The biggest conceptual hurdle to tax reform is deciding whether it must be revenue neutral or an actual net tax cut. We’ve argued that revenue neutral tax reform has only limited potential to stimulate increased economic growth, and that what the economy needs is an actual tax cut.

At the very least, if Republicans take the revenue neutral road, it should be considered neutral under dynamic scoring, which at least acknowledges the growth effects of tax cuts. The more typical static scoring does not even attempt to model the real-world impact of tax reductions on the economy.

Revenue neutral tax reform is sort of like rearranging the deck chairs on the Titanic. You already know the federal government is extracting too much money out of the private sector, but you try to improve things by lowering one tax here but raising another tax there to compensate.

If one tax change lowers revenue by $20 billion, you have to compensate elsewhere by raising $20 billion, or otherwise it isn’t revenue neutral. That’s what we mean by “pay fors” and “offsets”; they’re actually tax increases to pay for tax cuts. If you’re not careful, revenue neutral tax reform can actually be worse than the status quo.

That’s what happened to the last major Republican tax reform draft, the plan put together by former Ways & Means Committee Chairman Dave Camp. Chairman Camp’s motivations were noble and his labors appreciated, because he highlighted the many problems associated with staying within the revenue neutrality box.

In fact, Camp’s self-imposed burden of only rearranging pieces led to the incredible, counterproductive irony of a Republican tax reform plan that would actually increase the tax on capital over time. In other words, a Republican tax reform that would probably have slowed economic growth rather than stimulating it.

Camp’s plan did odd things like eliminate the tax deductibility of advertising, which is a normal business expense. There was no rationale offered for that change—just that he needed new revenue somewhere as an offset for other tax cuts.

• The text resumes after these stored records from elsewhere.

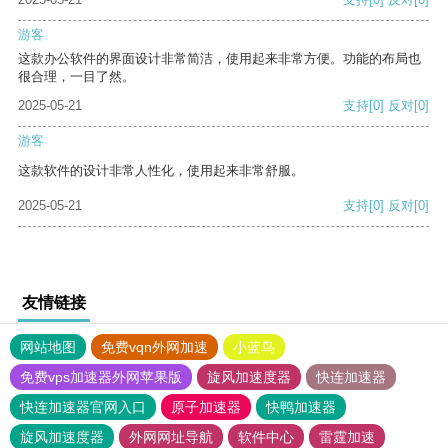
游客
这款办公软件的界面设计非常简洁，使用起来非常方便。功能的布局也
很合理，一目了然。
2025-05-21
支持
[0]
反对
[0]
游客
这款软件的设计非常人性化，使用起来非常舒服。
2025-05-21
支持
[0]
反对
[0]
友情链接
网站地图
免费vqn外网加速
小蓝鸟
免费vps加速器外网苹果版
旋风加速度器
快连加速器
快连加速器官网入口
原子加速器
快鸭加速器
旋风加速度器
外网网址导航
软件中心
雷霆加速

That change would have had dramatic negative consequences for companies that advertise heavily, as well as for the outlets that run those ads. They would have been a loser, in other words, from revenue neutral tax reform. There will always be winners and losers under any revenue neutral tax reform.

A better approach is a bottom-up rethink of tax policy that results in a net tax cut off of everyone’s bottom line. And the best way to offset any revenue loss is to cut federal spending.  President Trump has indicated he wants to do both, and we encourage him to hold firm.